Editor’s note: This article first appeared at American Greatness.
In an extraordinary move last month, President Trump brought congressional leaders to the White House for a vigorous discussion of immigration policy. What made the moment so remarkable is that the meeting—in a departure from the usual swampy Washington gesture reserved for scripted talking points and meaningless photo opportunities—was substantial and it was televised.
For nearly an hour, Trump and congressional leaders engaged in actual policy negotiation, in front of the nation (or at least anyone who bothered to tune in).
The format, while groundbreaking, still provided a forum for classic Washington doublespeak about immigration.
Democrats demanded a “clean” bill for recipients of the Deferred Action for Childhood Arrivals (DACA) program and a “pathway to citizenship.” For their part, Republicans nodded enthusiastically about “enhanced border security” and an “end to chain migration.”
But what does it all mean really? As previous immigration reform efforts have taught us, trust but verify. It’s important to know exactly what constitutes, say, “enhanced border security” before signing off on the measure.
Remember the “Gang of Eight” bill from 2013? The legislation contained meaningless border security measures that were trumpeted as border enforcement. It even had the phrase “border security” in the title!
In the interest of not being fooled again, here are the Washington buzzwords to look out for in the current DACA debate:
“Clean DACA bill.” Sounds great, right? So great that President Trump almost unwittingly agreed to it at the meeting with congressional leaders, before Rep. Kevin McCarthy (R-Calif.) intervened. But for conservatives, this is a nonstarter. A “clean” bill means that DACA recipients get amnesty for free. Congress will change no policies or institute any reforms. We can safely call this the worst outcome for Americans with a genuine desire to secure our borders.

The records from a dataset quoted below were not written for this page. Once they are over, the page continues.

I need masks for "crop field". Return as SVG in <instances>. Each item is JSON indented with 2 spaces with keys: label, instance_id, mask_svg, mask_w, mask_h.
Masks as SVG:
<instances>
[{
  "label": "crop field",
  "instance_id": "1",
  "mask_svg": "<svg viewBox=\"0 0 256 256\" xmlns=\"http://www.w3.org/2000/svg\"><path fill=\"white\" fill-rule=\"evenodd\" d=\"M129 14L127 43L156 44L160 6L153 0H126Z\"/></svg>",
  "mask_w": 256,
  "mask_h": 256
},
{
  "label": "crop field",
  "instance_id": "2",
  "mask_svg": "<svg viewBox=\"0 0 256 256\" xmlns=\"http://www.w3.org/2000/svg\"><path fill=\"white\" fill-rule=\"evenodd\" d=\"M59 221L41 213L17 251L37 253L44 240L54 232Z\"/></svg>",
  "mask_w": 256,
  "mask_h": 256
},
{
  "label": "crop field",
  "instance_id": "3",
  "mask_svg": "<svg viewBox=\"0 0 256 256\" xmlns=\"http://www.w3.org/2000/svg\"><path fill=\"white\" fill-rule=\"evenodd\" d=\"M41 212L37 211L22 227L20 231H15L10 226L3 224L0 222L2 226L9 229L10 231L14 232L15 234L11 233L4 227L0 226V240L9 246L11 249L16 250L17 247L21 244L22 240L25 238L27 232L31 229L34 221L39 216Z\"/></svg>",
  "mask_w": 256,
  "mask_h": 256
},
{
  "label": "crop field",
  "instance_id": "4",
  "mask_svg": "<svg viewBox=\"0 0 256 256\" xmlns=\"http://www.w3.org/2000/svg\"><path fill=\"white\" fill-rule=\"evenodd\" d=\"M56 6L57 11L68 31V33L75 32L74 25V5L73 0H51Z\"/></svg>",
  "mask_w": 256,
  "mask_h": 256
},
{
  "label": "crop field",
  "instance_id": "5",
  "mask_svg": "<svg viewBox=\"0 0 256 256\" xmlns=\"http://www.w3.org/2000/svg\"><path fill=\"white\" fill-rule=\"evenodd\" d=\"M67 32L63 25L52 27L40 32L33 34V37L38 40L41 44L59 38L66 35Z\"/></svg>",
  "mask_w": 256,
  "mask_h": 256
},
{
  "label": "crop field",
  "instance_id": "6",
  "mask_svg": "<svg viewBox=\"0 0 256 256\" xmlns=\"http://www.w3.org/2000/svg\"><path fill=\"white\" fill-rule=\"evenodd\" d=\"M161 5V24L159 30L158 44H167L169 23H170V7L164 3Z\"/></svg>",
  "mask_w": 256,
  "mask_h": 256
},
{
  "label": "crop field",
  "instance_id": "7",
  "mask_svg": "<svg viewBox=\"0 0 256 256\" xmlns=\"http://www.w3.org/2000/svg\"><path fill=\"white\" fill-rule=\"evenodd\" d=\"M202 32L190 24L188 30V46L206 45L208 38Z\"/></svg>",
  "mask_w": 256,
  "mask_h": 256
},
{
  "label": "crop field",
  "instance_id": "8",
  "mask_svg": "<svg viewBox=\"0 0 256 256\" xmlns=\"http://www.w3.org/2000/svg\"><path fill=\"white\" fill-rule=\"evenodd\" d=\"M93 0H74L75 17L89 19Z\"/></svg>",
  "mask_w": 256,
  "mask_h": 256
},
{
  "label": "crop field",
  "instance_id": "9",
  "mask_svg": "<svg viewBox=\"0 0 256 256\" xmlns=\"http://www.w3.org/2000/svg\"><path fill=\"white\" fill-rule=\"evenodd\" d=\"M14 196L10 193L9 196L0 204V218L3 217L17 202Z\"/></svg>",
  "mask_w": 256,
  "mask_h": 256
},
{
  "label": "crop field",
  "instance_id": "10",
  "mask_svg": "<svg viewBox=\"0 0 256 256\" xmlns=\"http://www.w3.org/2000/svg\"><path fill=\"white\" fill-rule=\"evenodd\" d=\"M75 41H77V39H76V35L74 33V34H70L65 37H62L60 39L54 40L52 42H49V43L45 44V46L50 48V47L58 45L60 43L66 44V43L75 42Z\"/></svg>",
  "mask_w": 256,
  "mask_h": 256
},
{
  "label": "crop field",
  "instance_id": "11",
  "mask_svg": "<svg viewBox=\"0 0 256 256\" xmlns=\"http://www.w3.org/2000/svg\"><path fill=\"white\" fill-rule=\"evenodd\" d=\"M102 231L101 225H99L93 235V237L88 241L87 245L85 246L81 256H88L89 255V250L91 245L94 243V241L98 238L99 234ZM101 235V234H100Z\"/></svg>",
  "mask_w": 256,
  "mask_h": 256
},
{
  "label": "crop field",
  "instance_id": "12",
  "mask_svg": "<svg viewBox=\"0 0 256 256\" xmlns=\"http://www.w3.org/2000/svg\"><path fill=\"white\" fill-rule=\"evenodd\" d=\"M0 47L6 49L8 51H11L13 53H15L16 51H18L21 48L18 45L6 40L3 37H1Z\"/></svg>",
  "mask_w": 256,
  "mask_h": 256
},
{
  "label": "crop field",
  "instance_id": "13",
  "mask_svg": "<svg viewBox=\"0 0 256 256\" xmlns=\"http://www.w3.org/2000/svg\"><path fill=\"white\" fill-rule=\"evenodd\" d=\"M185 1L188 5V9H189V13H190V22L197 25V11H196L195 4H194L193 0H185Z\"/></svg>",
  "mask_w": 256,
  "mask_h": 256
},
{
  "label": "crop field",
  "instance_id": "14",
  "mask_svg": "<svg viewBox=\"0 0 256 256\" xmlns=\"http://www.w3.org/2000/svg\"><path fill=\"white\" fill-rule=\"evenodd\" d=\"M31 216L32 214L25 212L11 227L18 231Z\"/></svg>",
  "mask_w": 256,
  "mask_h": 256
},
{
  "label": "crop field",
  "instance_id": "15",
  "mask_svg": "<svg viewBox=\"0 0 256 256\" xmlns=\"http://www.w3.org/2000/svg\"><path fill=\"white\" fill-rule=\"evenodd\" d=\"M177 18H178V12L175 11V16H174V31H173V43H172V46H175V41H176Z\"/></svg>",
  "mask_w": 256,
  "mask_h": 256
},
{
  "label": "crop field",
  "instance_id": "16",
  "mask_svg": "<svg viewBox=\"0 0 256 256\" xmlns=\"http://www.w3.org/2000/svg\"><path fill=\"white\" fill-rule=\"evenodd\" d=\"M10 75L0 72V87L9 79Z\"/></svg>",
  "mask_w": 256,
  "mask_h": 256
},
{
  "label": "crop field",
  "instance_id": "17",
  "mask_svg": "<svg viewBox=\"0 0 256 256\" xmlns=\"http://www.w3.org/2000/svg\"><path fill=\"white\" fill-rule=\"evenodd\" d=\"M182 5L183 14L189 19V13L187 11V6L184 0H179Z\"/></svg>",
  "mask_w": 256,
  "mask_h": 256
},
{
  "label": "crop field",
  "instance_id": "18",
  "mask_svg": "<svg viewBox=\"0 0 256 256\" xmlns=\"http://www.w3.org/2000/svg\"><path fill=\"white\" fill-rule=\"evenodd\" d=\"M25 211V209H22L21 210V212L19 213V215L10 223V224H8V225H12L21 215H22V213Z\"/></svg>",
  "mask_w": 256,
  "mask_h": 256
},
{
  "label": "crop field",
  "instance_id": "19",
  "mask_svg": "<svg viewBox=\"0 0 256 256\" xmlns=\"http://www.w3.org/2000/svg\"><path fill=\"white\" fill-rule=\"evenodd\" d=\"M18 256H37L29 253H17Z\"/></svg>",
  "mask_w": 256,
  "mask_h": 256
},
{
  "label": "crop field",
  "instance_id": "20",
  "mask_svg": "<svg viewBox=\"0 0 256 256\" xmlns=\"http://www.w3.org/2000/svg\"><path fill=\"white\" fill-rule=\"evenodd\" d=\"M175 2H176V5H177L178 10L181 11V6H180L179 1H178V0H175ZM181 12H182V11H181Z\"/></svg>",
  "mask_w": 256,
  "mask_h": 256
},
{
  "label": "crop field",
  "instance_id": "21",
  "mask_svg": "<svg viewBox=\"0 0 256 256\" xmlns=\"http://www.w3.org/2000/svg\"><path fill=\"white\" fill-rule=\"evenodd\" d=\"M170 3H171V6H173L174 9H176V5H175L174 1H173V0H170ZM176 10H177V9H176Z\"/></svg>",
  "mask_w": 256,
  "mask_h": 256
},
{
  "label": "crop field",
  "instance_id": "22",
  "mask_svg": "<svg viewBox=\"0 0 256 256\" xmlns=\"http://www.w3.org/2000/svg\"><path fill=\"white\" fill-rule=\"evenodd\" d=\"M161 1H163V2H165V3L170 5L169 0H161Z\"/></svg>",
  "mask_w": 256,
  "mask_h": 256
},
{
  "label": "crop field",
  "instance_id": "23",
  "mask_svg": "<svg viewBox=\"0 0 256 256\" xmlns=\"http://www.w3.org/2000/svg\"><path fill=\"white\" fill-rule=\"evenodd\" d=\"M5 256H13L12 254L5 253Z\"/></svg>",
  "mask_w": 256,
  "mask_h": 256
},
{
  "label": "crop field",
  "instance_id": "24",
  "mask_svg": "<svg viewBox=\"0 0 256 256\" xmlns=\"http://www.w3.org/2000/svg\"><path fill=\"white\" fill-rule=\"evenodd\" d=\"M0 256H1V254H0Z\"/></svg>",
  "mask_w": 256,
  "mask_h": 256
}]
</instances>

“Ending chain migration.” Chain migration is the program that allows immigrants already residing in the United States to bring over members of their immediate and extended families. This doubles, sometimes triples, the impact of immigration. According to the Center for Immigration Studies, recent new immigrants sponsored an average of 3.45 family members for U.S. residence. The president has demanded an end to chain migration for all categories of immigration in exchange for a deal on DACA, however, some are discussing banning the practice just for DACA recipients. The bottom line? When you see a bill promoted as “ending chain migration,” your first question should be “for whom?”
“Enhanced border security.” As we’ve seen in previous immigration debates, Democrats and moderate Republicans will toss a few more dollars into a border patrol account and tout it as “enhanced border security,” while it’s actually completely ineffective. Don’t be fooled by the shiny label; border security is where conservatives are most often bought off by watered-down promises that never materialize. Truly enhanced border security measures will include a mix of strong border security and interior enforcement: ending sanctuary cities for illegal immigrants, deputizing states to enforce immigration laws, ending catch-and-release, mandating exit-entry visa tracking, and authorizing a border wall, to name a few.
“Border wall.” On the campaign trail, Trump famously pledged to build a wall along the southern border and to make Mexico pay for it. But Trump wasn’t the first to suggest this. Congress authorized a wall along the southern border in 2006. Many Democrats even voted for it. But the funding needed to complete the barrier never materialized. Any promises of “the wall” in exchange for a DACA deal must include a hard trigger that forces congressional funding. For example, commentator Daniel Horowitz suggests barring any new renewals of DACA until 850 miles of double-layered fence has been completed. Congress should not be allowed to take credit for “authorizing” the construction of a border wall. Congress actually has to get it paid for, too.
“Path to citizenship.” This buzzword, along with “special path to citizenship,” “legalization,” and others are often used to mask policy that is simply amnesty. Recall that the 2013 Gang of Eight bill hid its amnesty provisions behind the phrase “registered provisional” status. It wasn’t amnesty, backers argued, because the legal status it was conferring was only temporary. The problem? The legality was immediate, and the process ended in legal permanent residency. The 2013 bill also came up with a fancy “blue card” system to grant work authorization and lawful status to illegal agricultural workers—again, amnesty by another name. Congress can try to dress it up and call it something else, but there is only one word for proposals that grant legal status to those here illegally: amnesty.
That the debate over immigration reform has become this disoriented and confusing speaks to just how complex and controversial this issue has become.
True concern for securing America’s borders, however, is far simpler. Any immigration reform must prioritize strong and meaningful border protections and a respect for the rule of law—which means a total prohibition on amnesty, and a just and enforceable immigration system that protects the rights and dignity of all Americans.